This study relates our experience with the initiation of treatment with insulin glargine at the time of diagnosis for children with T1DM. Although we report our experience with children 6 to 18 years of age, physicians at our institution gradually instituted glargine treatment as their routine practice starting with older adolescents and progressing toward younger children over time. This is reflected in the average ages of the 2 treatment groups with newly diagnosed T1DM. During the period of observation in this study, children treated with NPH were slightly younger, on average, than their glargine-treated counterparts. Older children are known to have longer “honeymoons” than their younger counterparts, which represent longer periods of sustained endogenous insulin secretory capacity after the initial diagnosis of T1DM.23,24 In our analyses, patients treated with glargine had better glycemic control even after adjustment for age at diagnosis. When the results were dichotomized according to the median age at diagnosis, older subjects received greater apparent benefit from glargine than did their younger counterparts.
The mechanism underlying these results remains to be elucidated. The fact that children with long-standing T1DM failed to exhibit improvement after changing from NPH to glargine, whereas children with newly diagnosed T1DM seemed to fare significantly better with glargine, might reflect better compliance for subjects with newly diagnosed T1DM (who were not yet set in their habits of compliance or lack thereof). Among patients with long-standing T1DM (and their families), however, only those who expressed interest and willingness in changing regimens were switched from NPH to glargine. This implies a treatment bias in the direction of more-compliant patients with longstanding T1DM receiving glargine. Because changes in regimens for patients with long-standing T1DM had no sustained effect on glycemic control, this suggests that differences in compliance are very unlikely to underlie our observations for patients with newly diagnosed T1DM. There may be a physiologic explanation for the apparent beneficial effect of glargine use being confined to patients with new-onset T1DM.
--------
## What you should do
Answer from the passage on insulin glargine:
(a) Among children with newly diagnosed T1DM, which treatment group was slightly younger on average?
(b) When the results were split at the median age at diagnosis, which subjects received greater apparent benefit from glargine?
(c) Which patients with long-standing T1DM were switched from NPH to glargine?
--------
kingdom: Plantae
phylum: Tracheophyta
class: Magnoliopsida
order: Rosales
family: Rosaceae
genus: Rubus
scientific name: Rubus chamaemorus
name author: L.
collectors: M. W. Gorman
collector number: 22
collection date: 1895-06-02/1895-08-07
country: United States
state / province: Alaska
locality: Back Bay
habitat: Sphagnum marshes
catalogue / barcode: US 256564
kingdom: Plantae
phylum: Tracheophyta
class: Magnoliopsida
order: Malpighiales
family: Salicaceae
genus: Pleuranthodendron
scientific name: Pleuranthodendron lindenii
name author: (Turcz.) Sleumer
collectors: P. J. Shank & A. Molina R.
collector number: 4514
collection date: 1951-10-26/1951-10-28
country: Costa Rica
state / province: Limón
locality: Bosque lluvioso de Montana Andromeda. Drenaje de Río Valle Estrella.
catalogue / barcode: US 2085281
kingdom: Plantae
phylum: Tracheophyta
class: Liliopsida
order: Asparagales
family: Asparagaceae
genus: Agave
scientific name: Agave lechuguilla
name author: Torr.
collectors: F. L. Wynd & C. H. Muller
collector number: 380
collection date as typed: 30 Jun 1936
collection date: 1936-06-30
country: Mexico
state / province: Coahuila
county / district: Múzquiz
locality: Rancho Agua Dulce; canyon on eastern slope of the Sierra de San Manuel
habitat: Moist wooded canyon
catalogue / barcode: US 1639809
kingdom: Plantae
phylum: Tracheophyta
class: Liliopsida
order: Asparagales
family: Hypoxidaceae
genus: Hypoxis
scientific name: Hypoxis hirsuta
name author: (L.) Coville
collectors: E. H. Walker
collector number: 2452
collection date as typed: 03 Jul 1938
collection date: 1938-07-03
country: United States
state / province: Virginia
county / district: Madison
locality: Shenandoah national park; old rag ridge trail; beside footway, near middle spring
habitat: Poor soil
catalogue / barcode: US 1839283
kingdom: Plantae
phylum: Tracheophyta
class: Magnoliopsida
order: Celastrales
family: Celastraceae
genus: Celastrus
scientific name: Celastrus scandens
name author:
--------
## Expected answer
(a) The children treated with NPH.
(b) The older subjects.
(c) Only those who, with their families, expressed interest and willingness in changing regimens.